(Saved entries)
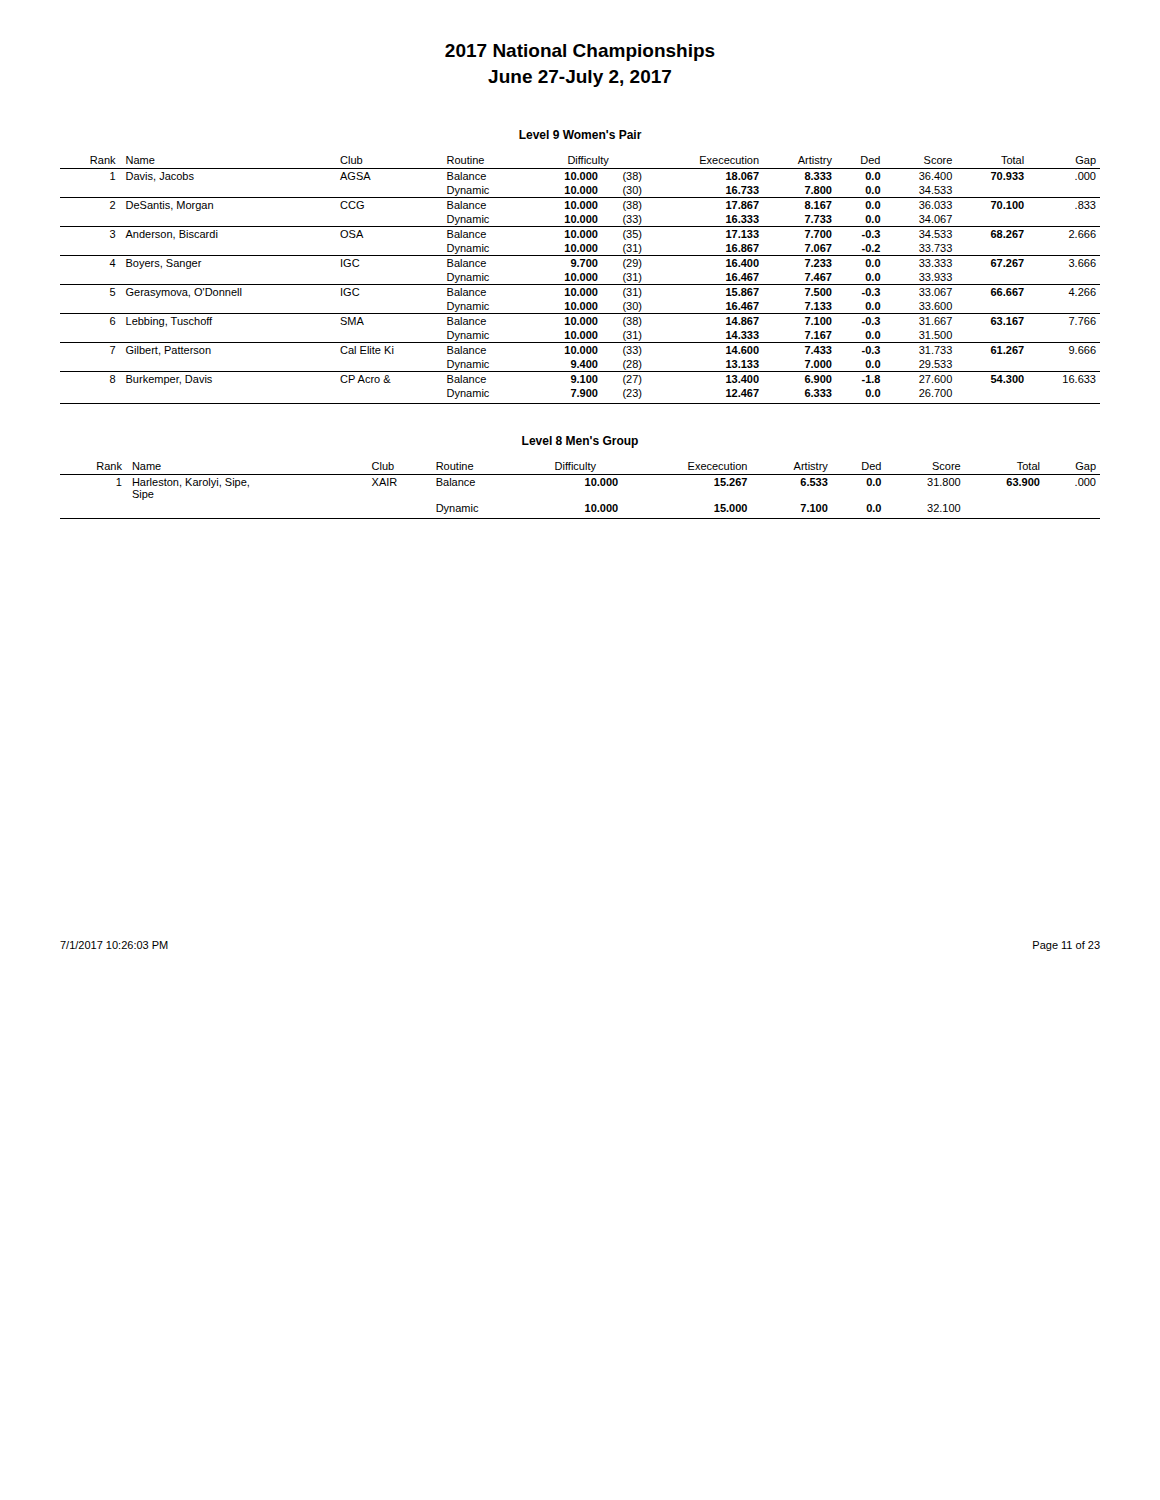2017 National Championships
June 27-July 2, 2017
Level 9 Women's Pair
| Rank | Name | Club | Routine | Difficulty | Exececution | Artistry | Ded | Score | Total | Gap |
| --- | --- | --- | --- | --- | --- | --- | --- | --- | --- | --- |
| 1 | Davis, Jacobs | AGSA | Balance | 10.000 | (38) | 18.067 | 8.333 | 0.0 | 36.400 | 70.933 | .000 |
| | | | Dynamic | 10.000 | (30) | 16.733 | 7.800 | 0.0 | 34.533 | | |
| 2 | DeSantis, Morgan | CCG | Balance | 10.000 | (38) | 17.867 | 8.167 | 0.0 | 36.033 | 70.100 | .833 |
| | | | Dynamic | 10.000 | (33) | 16.333 | 7.733 | 0.0 | 34.067 | | |
| 3 | Anderson, Biscardi | OSA | Balance | 10.000 | (35) | 17.133 | 7.700 | -0.3 | 34.533 | 68.267 | 2.666 |
| | | | Dynamic | 10.000 | (31) | 16.867 | 7.067 | -0.2 | 33.733 | | |
| 4 | Boyers, Sanger | IGC | Balance | 9.700 | (29) | 16.400 | 7.233 | 0.0 | 33.333 | 67.267 | 3.666 |
| | | | Dynamic | 10.000 | (31) | 16.467 | 7.467 | 0.0 | 33.933 | | |
| 5 | Gerasymova, O'Donnell | IGC | Balance | 10.000 | (31) | 15.867 | 7.500 | -0.3 | 33.067 | 66.667 | 4.266 |
| | | | Dynamic | 10.000 | (30) | 16.467 | 7.133 | 0.0 | 33.600 | | |
| 6 | Lebbing, Tuschoff | SMA | Balance | 10.000 | (38) | 14.867 | 7.100 | -0.3 | 31.667 | 63.167 | 7.766 |
| | | | Dynamic | 10.000 | (31) | 14.333 | 7.167 | 0.0 | 31.500 | | |
| 7 | Gilbert, Patterson | Cal Elite Ki | Balance | 10.000 | (33) | 14.600 | 7.433 | -0.3 | 31.733 | 61.267 | 9.666 |
| | | | Dynamic | 9.400 | (28) | 13.133 | 7.000 | 0.0 | 29.533 | | |
| 8 | Burkemper, Davis | CP Acro & | Balance | 9.100 | (27) | 13.400 | 6.900 | -1.8 | 27.600 | 54.300 | 16.633 |
| | | | Dynamic | 7.900 | (23) | 12.467 | 6.333 | 0.0 | 26.700 | | |
Level 8 Men's Group
| Rank | Name | Club | Routine | Difficulty | Exececution | Artistry | Ded | Score | Total | Gap |
| --- | --- | --- | --- | --- | --- | --- | --- | --- | --- | --- |
| 1 | Harleston, Karolyi, Sipe, Sipe | XAIR | Balance | 10.000 | 15.267 | 6.533 | 0.0 | 31.800 | 63.900 | .000 |
| | | | Dynamic | 10.000 | 15.000 | 7.100 | 0.0 | 32.100 | | |
7/1/2017 10:26:03 PM Page 11 of 23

## Your task
One line above contains "32.100 | | |". Output that line and each one after it, word for word, and nothing else.

## Response to the exercise
| | | | Dynamic | 10.000 | 15.000 | 7.100 | 0.0 | 32.100 | | |
7/1/2017 10:26:03 PM Page 11 of 23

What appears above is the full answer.